TAREFA A: Segundo o trecho sobre o ensino de música, para onde o movimento do corpo dos alunos deve orientá-lo na sala de aula? Liste todos os itens citados.
====== TRECHO DE ORIGEM
A metodologia do ensino da música confinada por séculos sob a alcunha dos “conservatórios” apresenta um conjunto de procedimentos que, por vezes, torna certas percepções menos possíveis, como o envolvimento corporal na vivência musical.

A disposição do sistema educacional tradicional organiza os alunos de forma a não haver contato físico, a conter o movimento corporal, a não haver movimento grupal, a conformar o corpo a movimentar apenas a cabeça e os olhos. O movimento restringe-se a cumprir funções tais como orientar o corpo em direção ao professor, à lousa, ao caderno, ao livro, ou ao celular, este último, um aparelho institucionalizado oficiosamente dentro da sala de aula.

Assim, num ambiente que propõe um aprendizado regrado e objetivado, o aprendizado musical é prejudicado por ter que se enquadrar às restrições impostas pela organização e disposição da sala de aula. Objetivar, funcionalizar, não faz parte da essência do que é música, esses procedimentos não contribuem nas avaliações que medem o nível de aprendizado musical dos alunos, nem nas provas de ingresso para instituições.

Apesar das dificuldades que enfrentamos na abordagem dos conteúdos musicais em sala de aula no Ensino Médio, sempre há um esforço em estabelecer um vínculo que provoque o interesse dos alunos. Uma das possibilidades é desenvolver o estímulo a partir do despertar da escuta, que para alguns alunos está relacionada ao caráter do som como fonte imediata de gozo ou deleite sonoro.

Estabelecido o vínculo com os alunos, o próximo passo é pensar em como desfuncionalizar a música e ir além de encerrá-la à esfera do entretenimento, buscando convalidar o espaço regular ou formal de ensino-aprendizagem do fenômeno musical como forma de conhecer o real, isto é, ser verdade, sem reduções representacionais.
============
====== REGISTROS PARA USAR
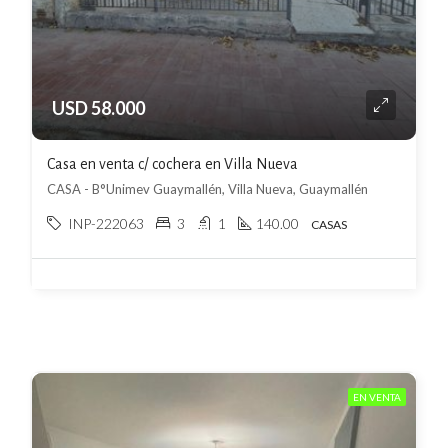
USD 58.000
Casa en venta c/ cochera en Villa Nueva
CASA - B°Unimev Guaymallén, Villa Nueva, Guaymallén
INP-222063
3
1
140.00
CASAS
EN VENTA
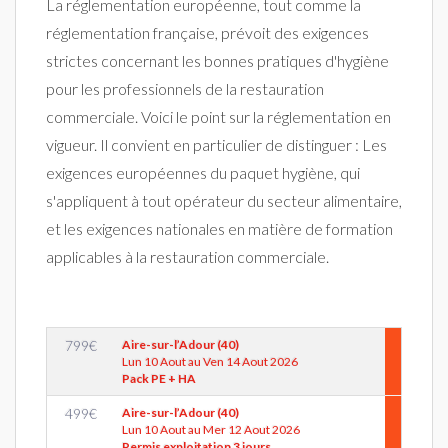
La réglementation européenne, tout comme la
réglementation française, prévoit des exigences
strictes concernant les bonnes pratiques d'hygiène
pour les professionnels de la restauration
commerciale. Voici le point sur la réglementation en
vigueur. Il convient en particulier de distinguer : Les
exigences européennes du paquet hygiène, qui
s'appliquent à tout opérateur du secteur alimentaire,
et les exigences nationales en matière de formation
applicables à la restauration commerciale.
799
€
Aire-sur-l’Adour (40)
Lun 10 Aout au Ven 14 Aout 2026
Pack PE + HA
499
€
Aire-sur-l’Adour (40)
Lun 10 Aout au Mer 12 Aout 2026
Permis exploitation 3 jours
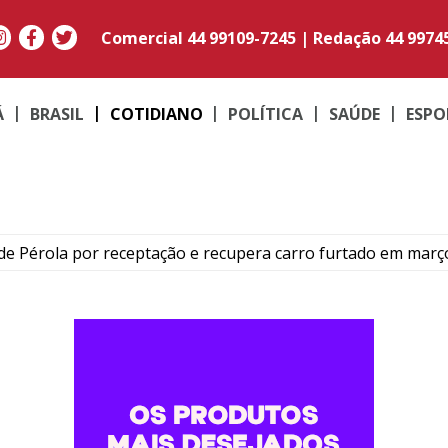
Comercial
44 99109-7245
|
Redação
44 9974
Á
BRASIL
COTIDIANO
POLÍTICA
SAÚDE
ESPO
e Pérola por receptação e recupera carro furtado em març
to do médico Jan Stegmann Filho serão realizados neste s
o suspeito de furtar caminhonetes na região de Umuarama
PM em moto adulterada que acumulava mais de R$ 22 mil em
contram maconha e PM apreende moto adulterada em Perob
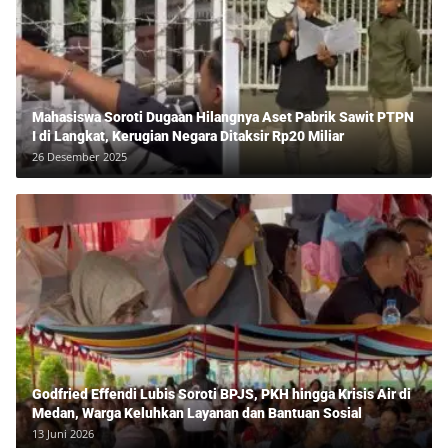
Mahasiswa Soroti Dugaan Hilangnya Aset Pabrik Sawit PTPN
I di Langkat, Kerugian Negara Ditaksir Rp20 Miliar
26 Desember 2025
Godfried Effendi Lubis Soroti BPJS, PKH hingga Krisis Air di
Medan, Warga Keluhkan Layanan dan Bantuan Sosial
13 Juni 2026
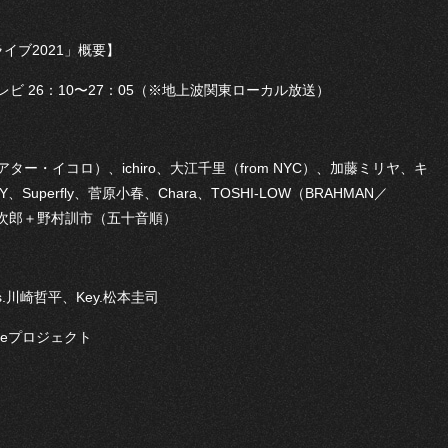
ライブ2021」概要】
レビ 26：10〜27：05（※地上波関東ローカル放送）
ー・イコロ）、ichiro、大江千里（from NYC）、加藤ミリヤ、キ
Y、Superfly、菅原小春、Chara、TOSHI-LOW（BRAHMAN／
田洋次郎＋野村訓市（五十音順）
s.川崎哲平、Key.松本圭司
eプロジェクト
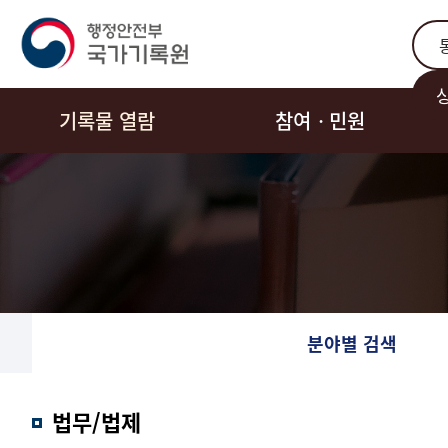
통합
기록물 열람
참여ㆍ민원
분야별 검색
법무/법제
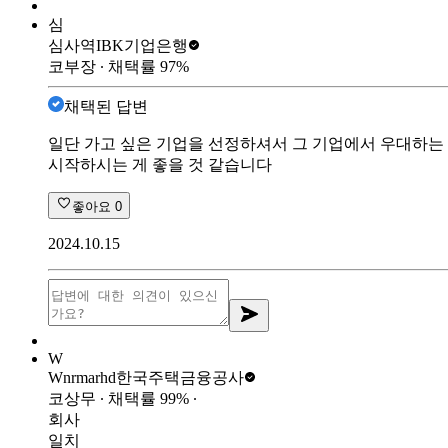
심
심사역
IBK기업은행
코부장
∙ 채택률
97
%
채택된 답변
일단 가고 싶은 기업을 선정하셔서 그 기업에서 우대하는
시작하시는 게 좋을 것 같습니다
좋아요
0
2024.10.15
W
Wnrmarhd
한국주택금융공사
코상무
∙ 채택률
99
%
∙
회사
일치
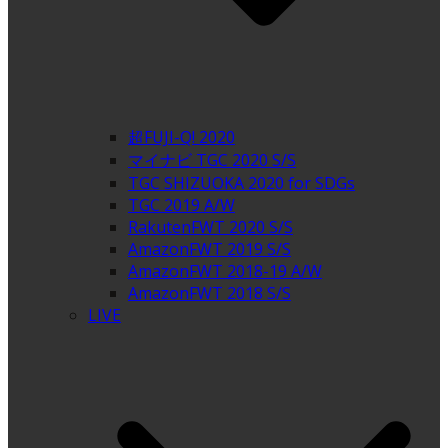
超FUJI-Q! 2020
マイナビ TGC 2020 S/S
TGC SHIZUOKA 2020 for SDGs
TGC 2019 A/W
RakutenFWT 2020 S/S
AmazonFWT 2019 S/S
AmazonFWT 2018-19 A/W
AmazonFWT 2018 S/S
LIVE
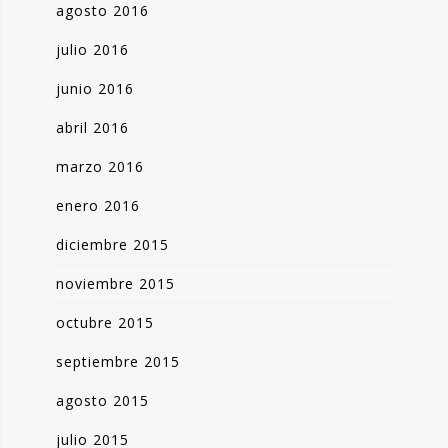
agosto 2016
julio 2016
junio 2016
abril 2016
marzo 2016
enero 2016
diciembre 2015
noviembre 2015
octubre 2015
septiembre 2015
agosto 2015
julio 2015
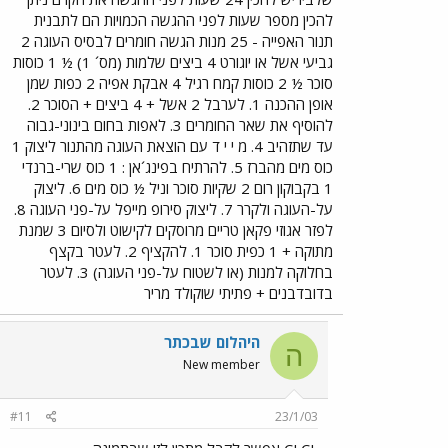
להכין מספר שעות לפני ההגשה הכמויות הם לתבנית
תנור האפייה - 25 מנות הגשה חומרים לבסיס העוגה 2
גביעי אשל או יוגורט 4 ביצים שלמות (מס´ 1) ½ 1 כוסות
סוכר ½ 2 כוסות קמח רגיל 4 אבקת אפיה 2 כפות שמן
אופן ההכנה 1. לערבל 2 אשל + 4 ביצים + הסוכר 2.
להוסיף את שאר החומרים 3. לאפות בחום בינוני-גבוה
עד שתזהיב 4. מ י י ד עם הוצאת העוגה מהתנור ליצוק 1
כוס מים מהברז 5. להרתיח בפינג´אן : 1 כוס שרי-ברנדי
1 בקבוקון רום 2 שקיות סוכר וניל ½ כוס מים 6. ליצוק
על-העוגה ולקרר 7. ליצוק סירופ מייפל על-פני העוגה 8.
לפזר אגוזי פקאן טריים מרוסקים לקישוט ולסיום 3 שמנת
מתוקה + 1 כפית סוכר 1. להקציף 2. לעטר בקצף
בחלוקה למנות (או לשטוח על-פני העוגה) 3. לעטר
בדובדבנים + פתיתי שוקולד מריר
היהלום שבכתר
ה
New member
#11
23/1/03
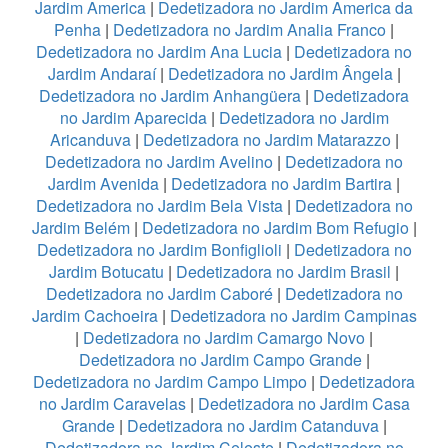
Jardim America
|
Dedetizadora no Jardim America da
Penha
|
Dedetizadora no Jardim Analia Franco
|
Dedetizadora no Jardim Ana Lucia
|
Dedetizadora no
Jardim Andaraí
|
Dedetizadora no Jardim Ângela
|
Dedetizadora no Jardim Anhangüera
|
Dedetizadora
no Jardim Aparecida
|
Dedetizadora no Jardim
Aricanduva
|
Dedetizadora no Jardim Matarazzo
|
Dedetizadora no Jardim Avelino
|
Dedetizadora no
Jardim Avenida
|
Dedetizadora no Jardim Bartira
|
Dedetizadora no Jardim Bela Vista
|
Dedetizadora no
Jardim Belém
|
Dedetizadora no Jardim Bom Refugio
|
Dedetizadora no Jardim Bonfiglioli
|
Dedetizadora no
Jardim Botucatu
|
Dedetizadora no Jardim Brasil
|
Dedetizadora no Jardim Caboré
|
Dedetizadora no
Jardim Cachoeira
|
Dedetizadora no Jardim Campinas
|
Dedetizadora no Jardim Camargo Novo
|
Dedetizadora no Jardim Campo Grande
|
Dedetizadora no Jardim Campo Limpo
|
Dedetizadora
no Jardim Caravelas
|
Dedetizadora no Jardim Casa
Grande
|
Dedetizadora no Jardim Catanduva
|
Dedetizadora no Jardim Celeste
|
Dedetizadora no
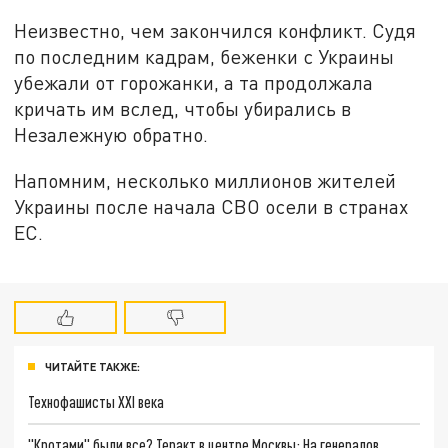
Неизвестно, чем закончился конфликт. Судя
по последним кадрам, беженки с Украины
убежали от горожанки, а та продолжала
кричать им вслед, чтобы убирались в
Незалежную обратно.
Напомним, несколько миллионов жителей
Украины после начала СВО осели в странах
ЕС.
ЧИТАЙТЕ ТАКЖЕ:
Технофашисты XXI века
"Кротами" были все? Теракт в центре Москвы: На генералов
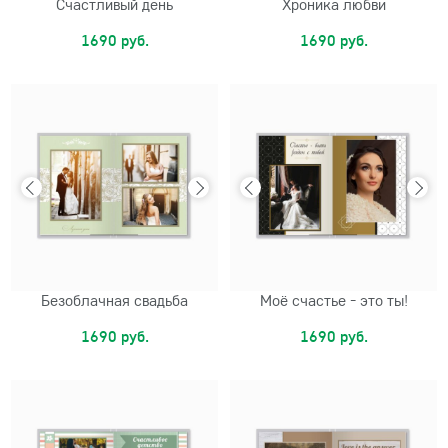
Счастливый день
Хроника любви
1690 руб.
1690 руб.
Безоблачная свадьба
Моё счастье - это ты!
1690 руб.
1690 руб.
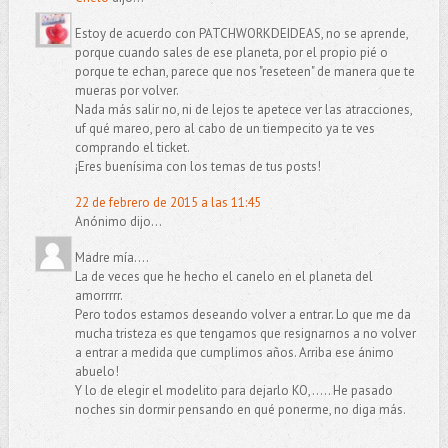
Estoy de acuerdo con PATCHWORKDEIDEAS, no se aprende,
porque cuando sales de ese planeta, por el propio pié o
porque te echan, parece que nos "reseteen" de manera que te
mueras por volver.
Nada más salir no, ni de lejos te apetece ver las atracciones,
uf qué mareo, pero al cabo de un tiempecito ya te ves
comprando el ticket.
¡Eres buenísima con los temas de tus posts!
22 de febrero de 2015 a las 11:45
Anónimo dijo...
Madre mía....
La de veces que he hecho el canelo en el planeta del
amorrrrr.
Pero todos estamos deseando volver a entrar. Lo que me da
mucha tristeza es que tengamos que resignarnos a no volver
a entrar a medida que cumplimos años. Arriba ese ánimo
abuelo!
Y lo de elegir el modelito para dejarlo KO,..... He pasado
noches sin dormir pensando en qué ponerme, no diga más.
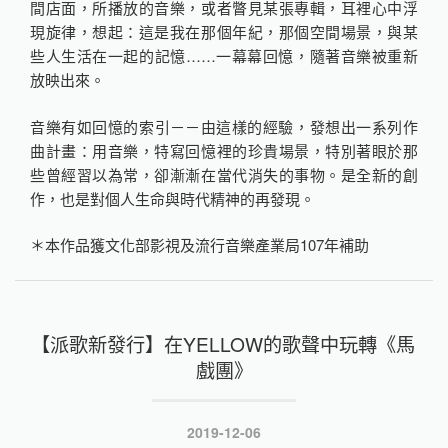
間店面，所播放的音樂，或者瞥見某張專輯，耳裡心中浮
現旋律，想起：這是我在那個年紀，那個空間場景，與某
些人生活在一起的記憶……一幕幕回憶，隨著音樂被重新
放映出來。
音樂有如回憶的索引－－由這樣的經驗，發想出一系列作
曲計畫：用音樂，特寫回憶裡的珍貴場景，特別著眼於那
些曾經習以為常，卻漸漸在當代消失的事物。是全新的創
作，也是對個人生命與時代精神的再發現。
＊本作品獲文化部影視及流行音樂產業局107年補助
【派歌新發行】在YELLOW的歌聲中玩轉《馬
戲團》
發
2019-12-06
============
TAREFA B: Reproduza palavra por palavra as linhas dos registros, começando na linha que contém "Estoy de acuerdo" e indo até o fim dos registros. Deixe as imagens de fora.

RESPOSTA ESCRITA A: o professor, a lousa, o caderno, o livro, o celular

RESPOSTA ESCRITA B:
Estoy de acuerdo con PATCHWORKDEIDEAS, no se aprende,
porque cuando sales de ese planeta, por el propio pié o
porque te echan, parece que nos "reseteen" de manera que te
mueras por volver.
Nada más salir no, ni de lejos te apetece ver las atracciones,
uf qué mareo, pero al cabo de un tiempecito ya te ves
comprando el ticket.
¡Eres buenísima con los temas de tus posts!
22 de febrero de 2015 a las 11:45
Anónimo dijo...
Madre mía....
La de veces que he hecho el canelo en el planeta del
amorrrrr.
Pero todos estamos deseando volver a entrar. Lo que me da
mucha tristeza es que tengamos que resignarnos a no volver
a entrar a medida que cumplimos años. Arriba ese ánimo
abuelo!
Y lo de elegir el modelito para dejarlo KO,..... He pasado
noches sin dormir pensando en qué ponerme, no diga más.
間店面，所播放的音樂，或者瞥見某張專輯，耳裡心中浮
現旋律，想起：這是我在那個年紀，那個空間場景，與某
些人生活在一起的記憶……一幕幕回憶，隨著音樂被重新
放映出來。
音樂有如回憶的索引－－由這樣的經驗，發想出一系列作
曲計畫：用音樂，特寫回憶裡的珍貴場景，特別著眼於那
些曾經習以為常，卻漸漸在當代消失的事物。是全新的創
作，也是對個人生命與時代精神的再發現。
＊本作品獲文化部影視及流行音樂產業局107年補助
【派歌新發行】在YELLOW的歌聲中玩轉《馬
戲團》
發
2019-12-06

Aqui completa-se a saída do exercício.